▶ 文書抜粋:
__________

インクジェット印刷機におけるノズル(インク吐出孔)は、印刷密度を向上させるために、微小間隔に複数配置され、そのノズルには、微量のインクを導くための配管部が接続されている。この配管部をパイプで形成した場合には、インクジェット印刷機の極小化を図ることが困難であった。そこで、パイプを用いずに、所定位置に所定形状の開口が形成された薄板を複数枚積層し、熱圧着して積層部材を製作することで、インク流路を形成する技術が開示されている(例えば、特許文献1参照。)。
また、上記のように薄板を複数枚積層して構成されたインクジェットヘッドでは、電圧の負荷により体積が変化して伸縮する圧電素子を利用して、インクをノズルから噴出させる構成を採用するものがある。この場合、圧電素子は、インク流路壁としても機能する振動板、およびフレキシブルプリント配線板(FPC)を介して配置される。この際、圧電素子の伸縮を効果的に利用するために、振動板の厚さは、薄い方が望ましい。
しかしながら、振動板の厚さを薄くすると、熱圧着処理によって、振動板が、空隙となっている流路側に窪んだ状態に変形したり、しわ状に変形したりすることがあった。これによって、フレキシブルプリント配線板を介して圧電素子を振動板の外側面に適切に設置することが困難となるとともに、圧電素子からの振動が減衰して、各ノズルからインクを均一に吐出することが困難となっていた。
そこで、従来においては、振動板の変形を抑制するために、振動板の厚さを増加させたりしていた。また、熱圧着処理を施す場合には、比較的低温によって熱圧着を施したり、熱圧着後に変形した振動板の外側面を研磨したりしていた。

__________

[コレクションから抽出したデータ]
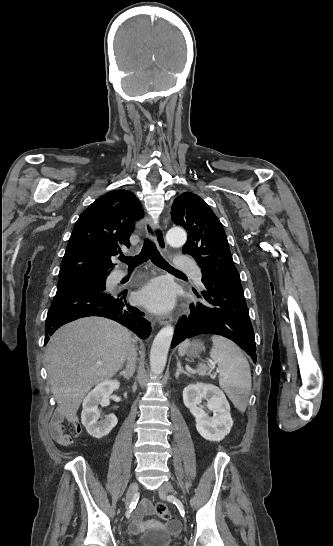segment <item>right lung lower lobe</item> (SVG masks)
I'll list each match as a JSON object with an SVG mask.
<instances>
[{
    "instance_id": "obj_1",
    "label": "right lung lower lobe",
    "mask_w": 333,
    "mask_h": 546,
    "mask_svg": "<svg viewBox=\"0 0 333 546\" xmlns=\"http://www.w3.org/2000/svg\"><path fill=\"white\" fill-rule=\"evenodd\" d=\"M127 291L107 294L95 289L68 291L56 294L46 318L45 344L62 325L82 317L100 316L126 326L141 339L151 333V324L144 313L131 306L126 300Z\"/></svg>"
}]
</instances>
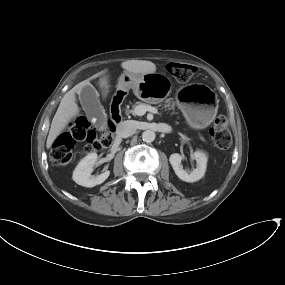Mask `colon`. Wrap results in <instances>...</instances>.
Segmentation results:
<instances>
[{
	"instance_id": "5ec220e1",
	"label": "colon",
	"mask_w": 285,
	"mask_h": 285,
	"mask_svg": "<svg viewBox=\"0 0 285 285\" xmlns=\"http://www.w3.org/2000/svg\"><path fill=\"white\" fill-rule=\"evenodd\" d=\"M169 74L176 80L189 81L195 73V67L190 64L169 63ZM115 126L108 125L106 131H94L85 117H80L71 123L68 129L59 135L53 142L50 160L55 166L71 163L76 159L75 148L77 144L84 143L86 152L101 150L112 142ZM210 138L220 150L226 151L231 145L229 124L224 116H219L210 128Z\"/></svg>"
}]
</instances>
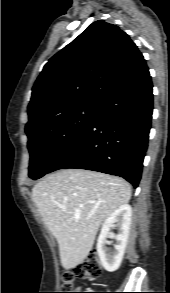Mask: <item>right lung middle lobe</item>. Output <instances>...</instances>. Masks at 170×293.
<instances>
[{
	"label": "right lung middle lobe",
	"mask_w": 170,
	"mask_h": 293,
	"mask_svg": "<svg viewBox=\"0 0 170 293\" xmlns=\"http://www.w3.org/2000/svg\"><path fill=\"white\" fill-rule=\"evenodd\" d=\"M98 107L93 104L78 105L25 130L29 139L30 178L38 179L48 173L54 161L94 121Z\"/></svg>",
	"instance_id": "obj_1"
}]
</instances>
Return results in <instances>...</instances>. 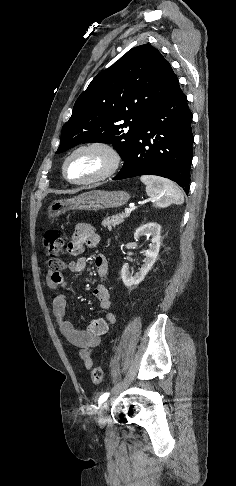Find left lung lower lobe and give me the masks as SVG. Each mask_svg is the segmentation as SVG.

__________

▶ 課題一覧:
[a] インクジェットヘッドに関する文章について、次の問いに答えてください。
(i) 配管部をパイプで形成した場合、何を図ることが困難であったとされていますか。
(ii) 圧電素子の伸縮を効果的に利用するには、振動板の厚さはどうであることが望ましいとされていますか。
(iii) 従来、熱圧着後に変形した振動板に対して、どのような処理が施されていましたか。
[b] インクジェットヘッドに関する文章のうち、「しかしながら、振動板の厚さを薄くすると」で始まる段落を、主要な事実を保ったまま箇条書きに改めてください。
[c] インクジェットヘッドに関する文章を、最後の文の後から再開して書き進めてください。

▶ 回答:
[a]
(i) インクジェット印刷機の極小化です。
(ii) 薄い方が望ましいとされています。
(iii) 振動板の外側面を研磨する処理です。

[b]
- 振動板を薄くすると、熱圧着処理により、空隙となっている流路側に窪んだり、しわ状に変形したりすることがあった。
- その結果、フレキシブルプリント配線板を介して、圧電素子を振動板の外側面に適切に設置することが困難になった。
- また、圧電素子からの振動が減衰し、各ノズルからインクを均一に吐出することが困難になった。

[c]
特開2003−290935号公報
上記したように、振動板の変形を抑制するために、振動板の厚さを増加させることは、圧電素子の駆動振動の減衰率が高くなり、圧電素子の振幅を効果的に利用することができないという問題があった。また、比較的低温によって熱圧着を施すことで、接合ムラが発生しやすくなるという問題があった。さらに、熱圧着後に変形した振動板の外側面を研磨することによって、振動板を破損するという問題があった。
そこで、本発明は、上記問題を解決するためになされたものであり、インクジェットヘッド形成の際に、しわなどの変形を防止しながら厚さの薄い振動板を熱圧着することができるインクジェットヘッドの製造方法、およびその方法で製造されたインクジェットヘッドを提供することを目的とする。
上記目的を達成するために、本発明のインクジェットヘッドの製造方法は、インクジェットヘッド構成部材の側面に開口したインク流路の開口部を覆うように振動板を熱圧着するインクジェットヘッドの製造方法であって、前記振動板を、平面からなる一端面を有する固定部材の前記一端面に密接させ、前記振動板の端部を前記固定部材の前記一端面に隣り合った側面に挟持して固定する振動板固定工程と、前記固定部材の一端面に面する平行な位置に、前記インクジェットヘッド構成部材の開口部が位置するように前記インクジェットヘッド構成部材を配置するインクジェットヘッド構成部材配置工程と、前記振動板を固定した固定部材および前記インクジェットヘッド構成部材を加熱する加熱工程と、前記加熱された固定部材を、前記加熱されたインクジェットヘッド構成部材の開口部を覆うように前記振動板を介して押圧し、前記振動板を前記インクジェットヘッド構成部材に熱圧着する熱圧着工程とを具備することを特徴とする。
このインクジェットヘッドの製造方法によれば、固定部材が加熱され、熱膨張することで、固定部材の一端面に密接させて固定された振動板を伸張させ、その振動板が伸張した状態で、インクジェットヘッド構成部材の開口部を覆うように熱圧着されるので、しわなどを形成することなく振動板を熱圧着することができる。
本発明のインクジェットヘッドは、上記したインクジェットヘッドの製造方法によって製作されたことを特徴とする。
このインクジェットヘッドによれば、振動板を変形させることなく熱圧着できるので、各インク吐出孔から均一な量のインクを吐出することができる。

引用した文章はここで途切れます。